Ничего, что в Свердловске на месте будущих цехов и административных корпусов был только второразрядный кабельный заводик, да обширные заболоченные поля на берегу Верх-Исетского водохранилища. Людей 60-х такие мелочи не смущали. Здания можно построить, исследования провести. Были бы в достатке фонды и «ебическая сила» руководителя.[127]
2.6 Лыжные радости
Удивил, даже скорее напряг Федор. Третьего дня он притащил несколько здоровенных пачек испечатанной бумаги в папках скоросшивателя, и, деланно стесняясь, положил мне на край стола.
— Тут знакомые принесли почитать, может быть интересно…
— Самиздатом занялся? — Взвесил пачку бумаги в руке, проворчал, — еще мне антисоветчиков не хватало в НИИ для полного счастья. Меньше тебе надо с девочками с ВЦ ТЭЦ общаться, а то уже жаловались, что ты им не только головы кружишь.
Начальник отдела технического обеспечения уже давно не удивлялся моим шуткам и подначкам, но все же попытался забрать у меня из рук произведение. Однако, я уже успел его открыть где-то на середине, и, с трудом продравшись через пятую копирку разбитой пишушей машинки, прочитал вслух, — «…Как наш орел дон Рэба…»

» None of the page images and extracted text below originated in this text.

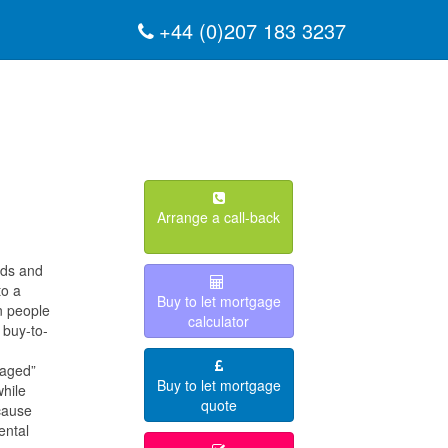
+44 (0)207 183 3237
Arrange a call-back
rds and
to a
Buy to let mortgage
n people
calculator
 buy-to-
raged”
Buy to let mortgage
while
quote
cause
ental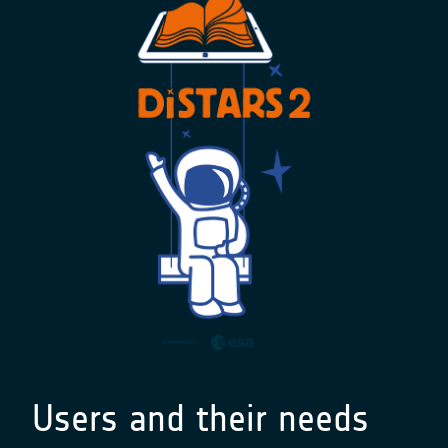
Users and their needs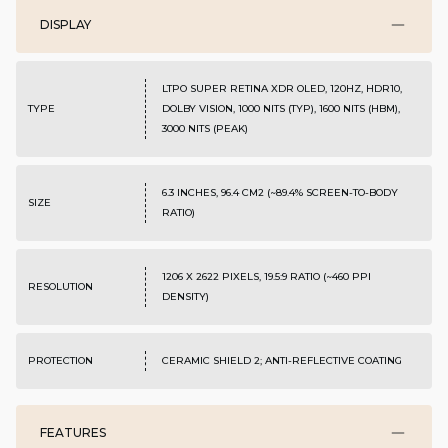
DISPLAY
LTPO SUPER RETINA XDR OLED, 120HZ, HDR10,
TYPE
DOLBY VISION, 1000 NITS (TYP), 1600 NITS (HBM),
3000 NITS (PEAK)
6.3 INCHES, 96.4 CM2 (~89.4% SCREEN-TO-BODY
SIZE
RATIO)
1206 X 2622 PIXELS, 19.5:9 RATIO (~460 PPI
RESOLUTION
DENSITY)
PROTECTION
CERAMIC SHIELD 2; ANTI-REFLECTIVE COATING
FEATURES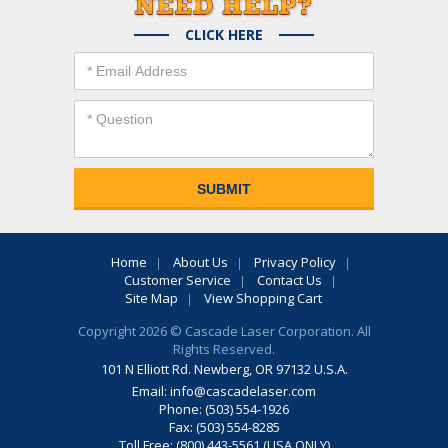
CLICK HERE
Home
About Us
Privacy Policy
Customer Service
Contact Us
Site Map
View Shopping Cart
Copyright 2026 © Cascade Laser Corporation. All
Rights Reserved.
101 N Elliott Rd. Newberg, OR 97132 U.S.A.
Email:
info@cascadelaser.com
Phone: (503) 554-1926
Fax: (503) 554-8285
Toll Free: (800) 443-5561 (USA ONLY)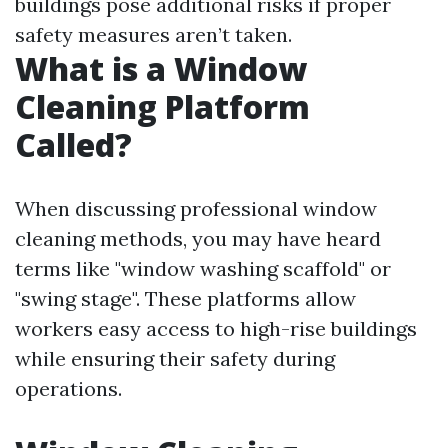
buildings pose additional risks if proper
safety measures aren’t taken.
What is a Window
Cleaning Platform
Called?
When discussing professional window
cleaning methods, you may have heard
terms like "window washing scaffold" or
"swing stage". These platforms allow
workers easy access to high-rise buildings
while ensuring their safety during
operations.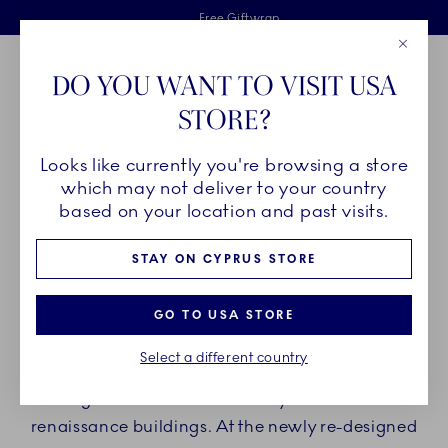
Royal Copenhagen offer
Skiplinks
Free delivery on orders above €125
2 years breakage warranty
Free Giftwrap
Close
Toolbar
Favorites
Cart
DO YOU WANT TO VISIT USA
Main Navigation
STORE?
Se
Looks like currently you're browsing a store
Breadcrumb Headlinesss
Home
Find us
Stores
which may not deliver to your country
based on your location and past visits.
ROYAL COPENHAGEN
STAY ON CYPRUS STORE
FLAGSHIP STORE
GO TO USA STORE
Since 1911, Royal Copenhagen Flagship Store has
Select a different country
been centrally located in Copenhagen at
Amagertorv 6 in one of the city's most historic
renaissance buildings. At the newly re-designed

— Так это же «Трудно быть Богом»! Его вроде недавно издавали?
— Неужели? — Федор расстроенно нахмурился, — а говорили запрещенное, весь тираж изъяли.
— Обманули, Кириллы и Мефодии доморощенные. — Я с улыбкой протянул ему папку, — очень популярное произведение, на всех не хватило, вот и выкручиваются. Сам уже прочитал?
— Конечно, — он протянул мне следующий самодельный фолиант. — А что это?
— Давай, — уже знакомым движением, с размаха, распахнул папку, — «…и седой революционер-кооператор Костоед-Амурский…» Что-то знакомое, — листанул еще несколько страниц, — о, так это «Доктор Живаго» Пастернака. Редкостная нудятина, по мне вообще неинтересно.
Поднял глаза на Федора и поразился, он смотрел на меня широко раскрытыми глазами, с ощутимым, плохо скрываемым напряжением. Что-то явно не так с этим овощем[128], неужели он запрещен в 1966 году? Но за что?
— Что ты на меня так смотришь?
— Неужели и его читал?
— Было дело, баловался. — Надо было сразу сказать, не читал, и все. Но сейчас уже поздно. — В чем проблема, не пойму?
— Доктора Живаго в СССР вообще не печатали, только так, по самиздату…
— Так вроде у тебя нет монополии на авторские права Пастернака. И пишмашинок в Союзе хватает.
— Ну да, конечно, — Федор ощутимо расслабился, но явно не поверил в мое объяснение.
Давно он меня подозревает во всех смертных грехах. Странная, мягко говоря, секретность. Артефакты, пусть меньшая часть, лишенная признаков времени, но от этого не менее удивительная. Внимание первых лиц коммунистической партии. Мое поведение, не всегда укладывающееся в «мораль строителя коммунизма». Тут надо быть слепым, что бы не построить хотя бы полдюжины версий происходящего.